Kenzie Jones | Sports Editor | @KenzieScribbler

As the semester comes to a close most of us students are either worried about graduation or excited that soon we won’t have to do anything for school for the next four months. The tendency is to forget what it was like this time of year back in high school.

With the UVU calendar set up this year, we actually will be finishing graduation and convocation on the same day that high school seniors everywhere in the nation will be picking what college they will be attending in the fall. I’m talking about May 1st.

It’s the day that everyone wears memorabilia of their future school and shows off a little. For a student athlete this day is a huge deal, because you are not only pick where you will be getting an education for the next four years but you are picking the team you will be playing for as well. Speaking as an athlete, your team is your family. Picking your family for the next four years, that’s a big decision to make.

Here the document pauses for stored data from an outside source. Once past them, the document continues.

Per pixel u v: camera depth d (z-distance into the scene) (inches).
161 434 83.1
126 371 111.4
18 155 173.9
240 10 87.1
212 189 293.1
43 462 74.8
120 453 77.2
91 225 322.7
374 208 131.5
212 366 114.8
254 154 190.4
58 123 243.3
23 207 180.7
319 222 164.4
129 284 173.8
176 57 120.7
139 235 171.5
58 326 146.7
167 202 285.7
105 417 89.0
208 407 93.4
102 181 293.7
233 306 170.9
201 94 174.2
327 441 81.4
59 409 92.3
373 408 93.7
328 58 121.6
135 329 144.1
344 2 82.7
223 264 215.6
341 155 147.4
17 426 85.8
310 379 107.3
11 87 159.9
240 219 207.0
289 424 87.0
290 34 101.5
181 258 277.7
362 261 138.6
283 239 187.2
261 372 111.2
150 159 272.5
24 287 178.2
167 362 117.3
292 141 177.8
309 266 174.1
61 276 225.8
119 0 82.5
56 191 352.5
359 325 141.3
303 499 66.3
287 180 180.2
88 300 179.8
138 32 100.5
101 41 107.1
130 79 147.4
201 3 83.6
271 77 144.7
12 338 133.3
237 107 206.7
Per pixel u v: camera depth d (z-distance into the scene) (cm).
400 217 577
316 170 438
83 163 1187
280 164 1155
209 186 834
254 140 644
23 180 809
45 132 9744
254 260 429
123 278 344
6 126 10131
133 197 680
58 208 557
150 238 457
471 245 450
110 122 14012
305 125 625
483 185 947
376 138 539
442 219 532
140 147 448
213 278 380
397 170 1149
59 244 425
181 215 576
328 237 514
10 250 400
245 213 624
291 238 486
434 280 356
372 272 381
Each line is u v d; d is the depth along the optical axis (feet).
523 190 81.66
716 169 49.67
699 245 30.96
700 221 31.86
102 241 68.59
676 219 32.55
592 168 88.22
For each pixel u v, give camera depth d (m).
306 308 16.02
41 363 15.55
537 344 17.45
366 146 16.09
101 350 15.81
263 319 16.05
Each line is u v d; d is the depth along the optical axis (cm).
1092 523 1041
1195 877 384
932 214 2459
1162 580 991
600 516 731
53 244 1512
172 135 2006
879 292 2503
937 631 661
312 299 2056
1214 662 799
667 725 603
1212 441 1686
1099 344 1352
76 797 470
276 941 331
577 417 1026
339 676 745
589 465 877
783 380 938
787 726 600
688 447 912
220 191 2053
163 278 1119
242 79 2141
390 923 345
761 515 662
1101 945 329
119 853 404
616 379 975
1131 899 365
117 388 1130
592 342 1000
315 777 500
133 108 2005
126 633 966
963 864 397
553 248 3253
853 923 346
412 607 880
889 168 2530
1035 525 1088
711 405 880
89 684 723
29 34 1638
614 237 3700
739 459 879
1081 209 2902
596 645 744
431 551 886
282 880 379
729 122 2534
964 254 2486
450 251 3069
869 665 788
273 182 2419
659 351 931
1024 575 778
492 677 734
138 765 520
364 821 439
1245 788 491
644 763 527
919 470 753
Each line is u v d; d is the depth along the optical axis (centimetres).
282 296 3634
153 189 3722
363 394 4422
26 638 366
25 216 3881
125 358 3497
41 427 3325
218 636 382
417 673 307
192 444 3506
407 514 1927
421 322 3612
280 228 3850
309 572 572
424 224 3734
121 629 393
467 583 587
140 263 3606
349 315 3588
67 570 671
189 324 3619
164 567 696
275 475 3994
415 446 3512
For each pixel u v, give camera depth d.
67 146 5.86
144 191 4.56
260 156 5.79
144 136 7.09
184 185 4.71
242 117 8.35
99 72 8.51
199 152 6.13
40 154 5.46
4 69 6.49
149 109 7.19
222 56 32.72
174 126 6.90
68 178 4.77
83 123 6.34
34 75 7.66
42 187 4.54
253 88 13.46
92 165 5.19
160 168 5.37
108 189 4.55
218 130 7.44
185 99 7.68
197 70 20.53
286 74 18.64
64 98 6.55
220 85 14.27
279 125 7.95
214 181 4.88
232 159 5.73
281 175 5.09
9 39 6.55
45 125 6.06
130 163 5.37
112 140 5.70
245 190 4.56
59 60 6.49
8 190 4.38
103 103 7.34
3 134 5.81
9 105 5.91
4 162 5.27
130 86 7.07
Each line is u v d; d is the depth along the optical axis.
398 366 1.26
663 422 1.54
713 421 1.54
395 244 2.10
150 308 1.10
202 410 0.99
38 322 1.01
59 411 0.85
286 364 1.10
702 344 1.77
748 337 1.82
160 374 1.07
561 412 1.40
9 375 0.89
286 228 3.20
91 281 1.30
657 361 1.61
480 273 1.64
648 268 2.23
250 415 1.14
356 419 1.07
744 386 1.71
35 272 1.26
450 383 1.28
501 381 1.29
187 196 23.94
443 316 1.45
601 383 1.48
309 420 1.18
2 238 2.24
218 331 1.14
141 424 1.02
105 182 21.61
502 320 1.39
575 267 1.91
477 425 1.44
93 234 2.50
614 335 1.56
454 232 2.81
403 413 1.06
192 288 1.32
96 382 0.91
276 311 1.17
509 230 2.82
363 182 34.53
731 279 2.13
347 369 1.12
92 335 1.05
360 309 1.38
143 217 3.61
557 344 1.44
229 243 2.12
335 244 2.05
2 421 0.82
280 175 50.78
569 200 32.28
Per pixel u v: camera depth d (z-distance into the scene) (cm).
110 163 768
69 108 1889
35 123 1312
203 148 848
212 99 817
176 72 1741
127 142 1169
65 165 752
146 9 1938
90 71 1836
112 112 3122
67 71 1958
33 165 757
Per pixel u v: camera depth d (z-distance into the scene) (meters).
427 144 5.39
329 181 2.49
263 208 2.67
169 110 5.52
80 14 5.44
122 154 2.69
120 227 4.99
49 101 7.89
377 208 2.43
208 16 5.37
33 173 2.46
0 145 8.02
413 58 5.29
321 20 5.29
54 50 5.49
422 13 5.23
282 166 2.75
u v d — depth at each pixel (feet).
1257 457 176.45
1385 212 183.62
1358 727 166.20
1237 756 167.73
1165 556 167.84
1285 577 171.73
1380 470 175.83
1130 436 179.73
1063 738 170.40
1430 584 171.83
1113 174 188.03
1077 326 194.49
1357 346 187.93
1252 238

Sure, every sport is different. The NLI (National Letter of Intent) has different dates for some sports. Basketball had to pick in November, football was at the beginning of this month, but all other sports the final decision is May 1st. Although you do have the option to change your mind up until August, but most people don’t do that because it gives you a bit of a bad name.

For myself, I knew exactly where I was going to go swim three months before my dead line. I went and visited the school and love the campus, the professors, and most importantly I got along with the team. Then about three weeks before my dead line I started talking to an other coach. They had me convinced that I was destined to go to this other school.

I was lucky enough that my aunt gave me an early graduation present and sent me to go visit this other school that I thought I was going to love. Within the first five minutes at this other school I knew that I would hate every moment I was trapped there. The trip made my decision for me and come the first of May I stuck with my original choice.

There are plenty of athletes out there like me, who, much like the majority of high school aged children, think they know everything but in all actuality are changing their mind every five minutes. I’m 22 years old and still think I know everything, but don’t know what I’m doing with my life.

Congratulations to all those, student athletes and plain students, who figured things out right before their first graduation and now mostly have things figured out for their next.